SET EXERCISE :: Lay out everything below from the line containing "Rendered at 1654 by 931 pixels." down to the line containing "text_box Lernerfolg != Klausuren", both included, as a JSON list of strings with one string per line, leaving out blank lines.

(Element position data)
+ + +
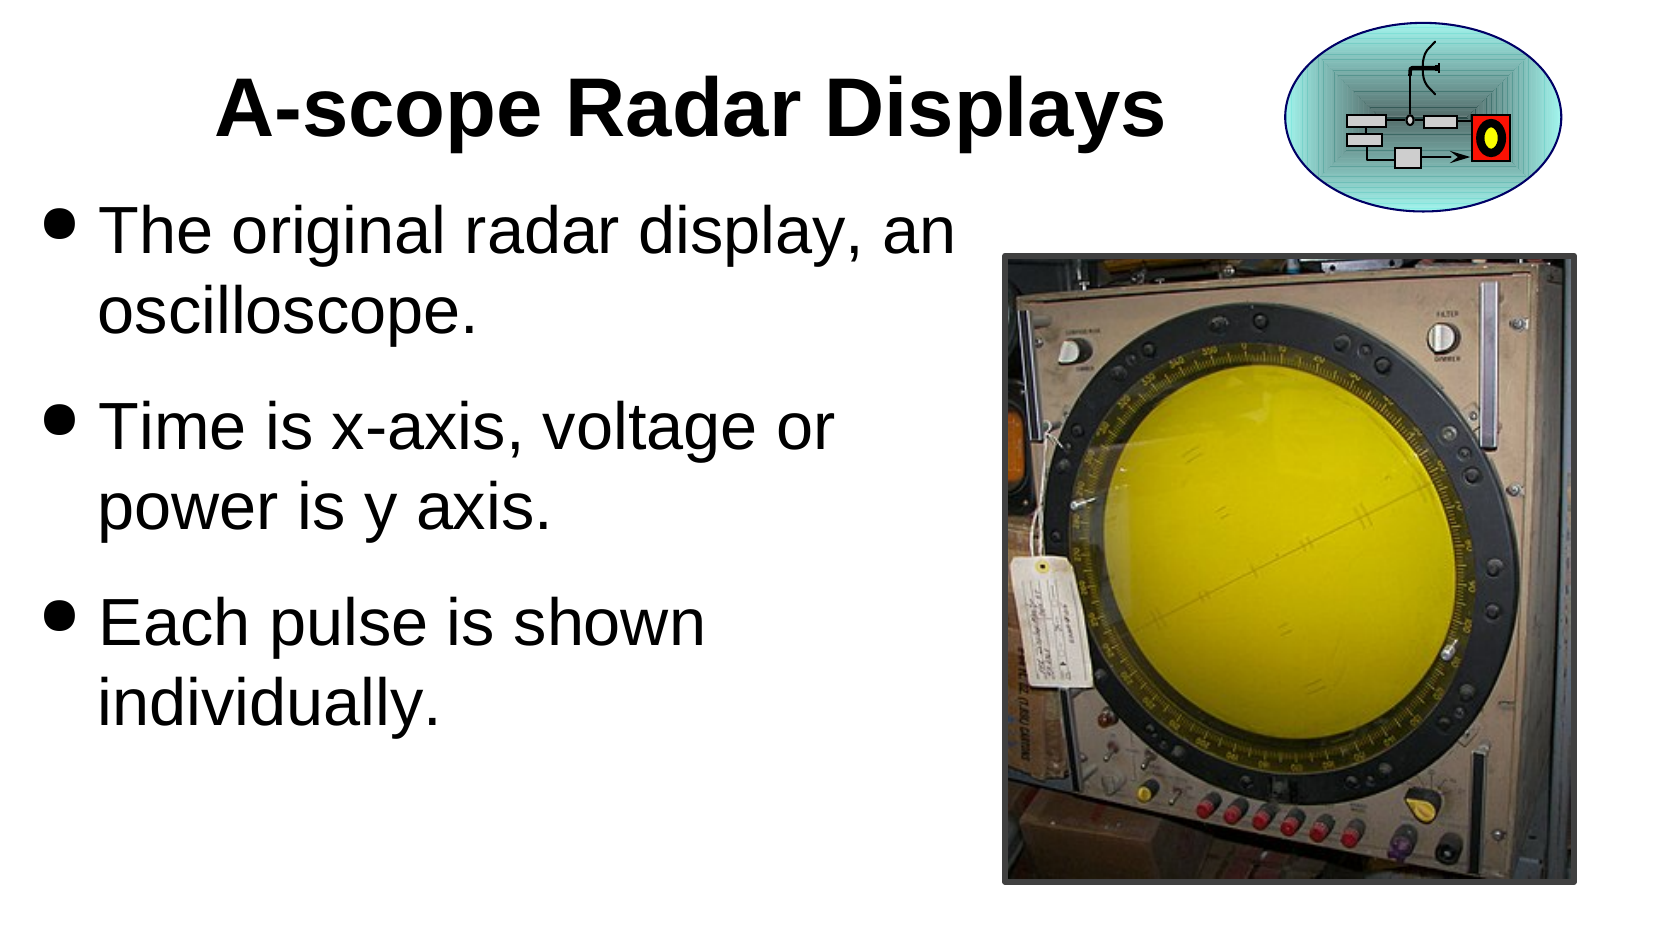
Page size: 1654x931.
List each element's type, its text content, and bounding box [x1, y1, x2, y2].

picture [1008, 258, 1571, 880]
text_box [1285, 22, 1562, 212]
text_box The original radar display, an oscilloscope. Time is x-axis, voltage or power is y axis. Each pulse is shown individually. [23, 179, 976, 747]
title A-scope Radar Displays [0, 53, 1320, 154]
+ + +
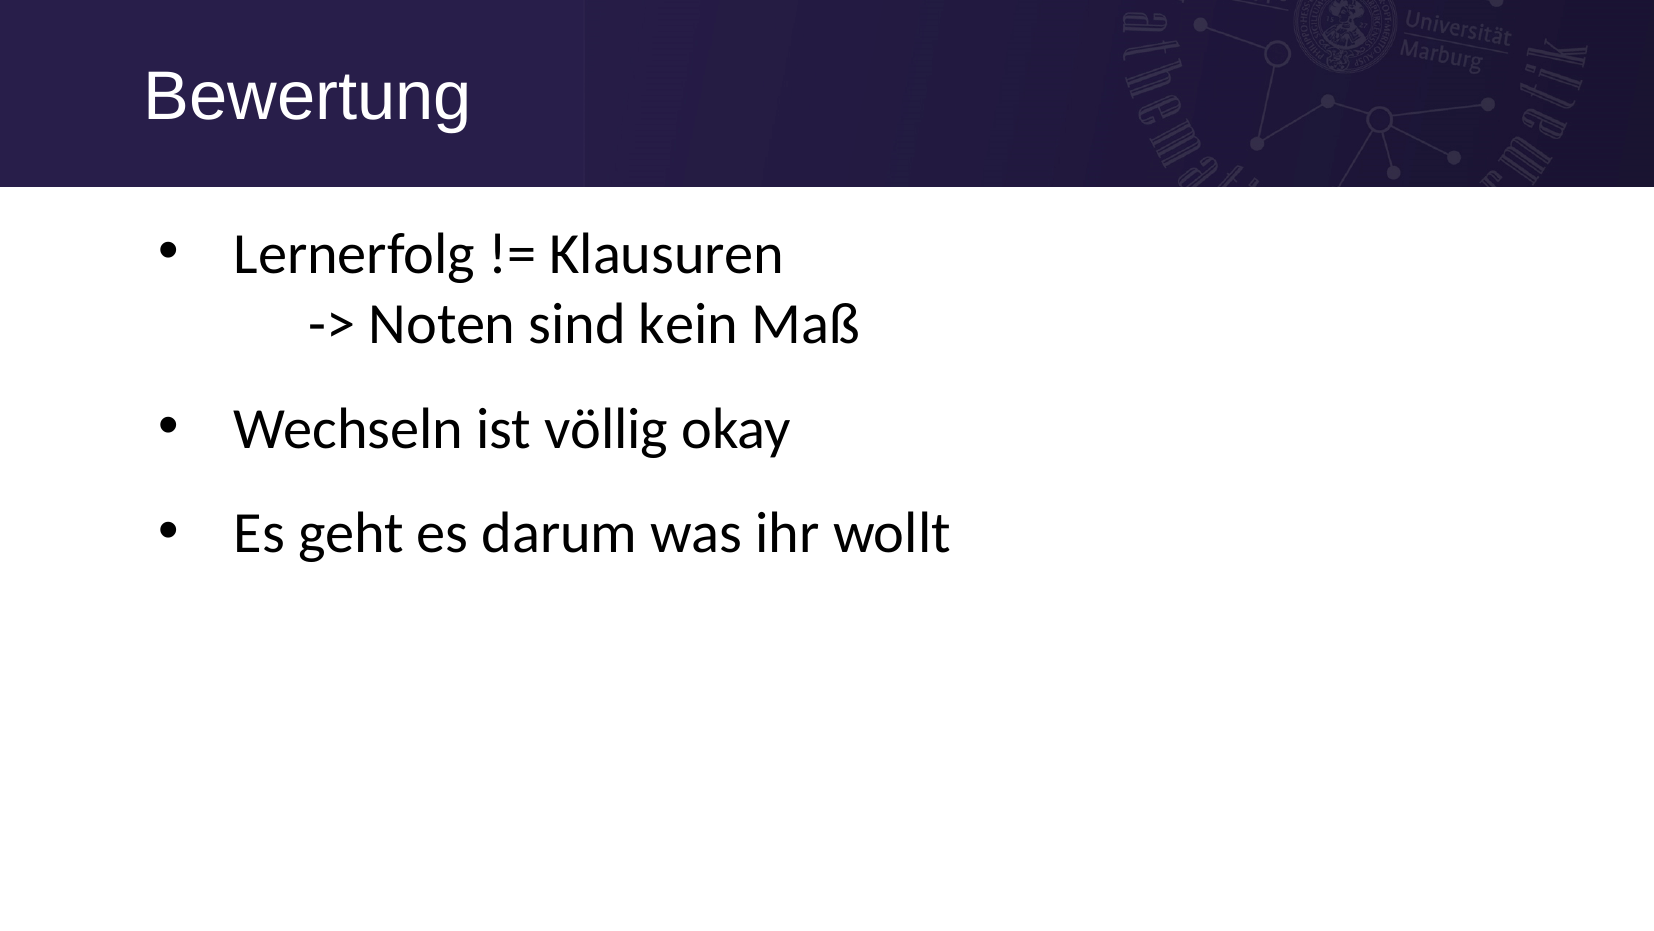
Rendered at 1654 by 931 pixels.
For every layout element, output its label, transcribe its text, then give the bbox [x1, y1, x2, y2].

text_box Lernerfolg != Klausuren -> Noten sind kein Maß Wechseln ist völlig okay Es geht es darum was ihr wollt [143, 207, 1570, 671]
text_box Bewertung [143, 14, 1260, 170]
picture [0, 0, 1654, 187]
+ + +
THE SOLUTION ::
[
  "Rendered at 1654 by 931 pixels.",
  "For every layout element, output its label, transcribe its text, then give the bbox [x1, y1, x2, y2].",
  "text_box Lernerfolg != Klausuren -> Noten sind kein Maß Wechseln ist völlig okay Es geht es darum was ihr wollt [143, 207, 1570, 671]"
]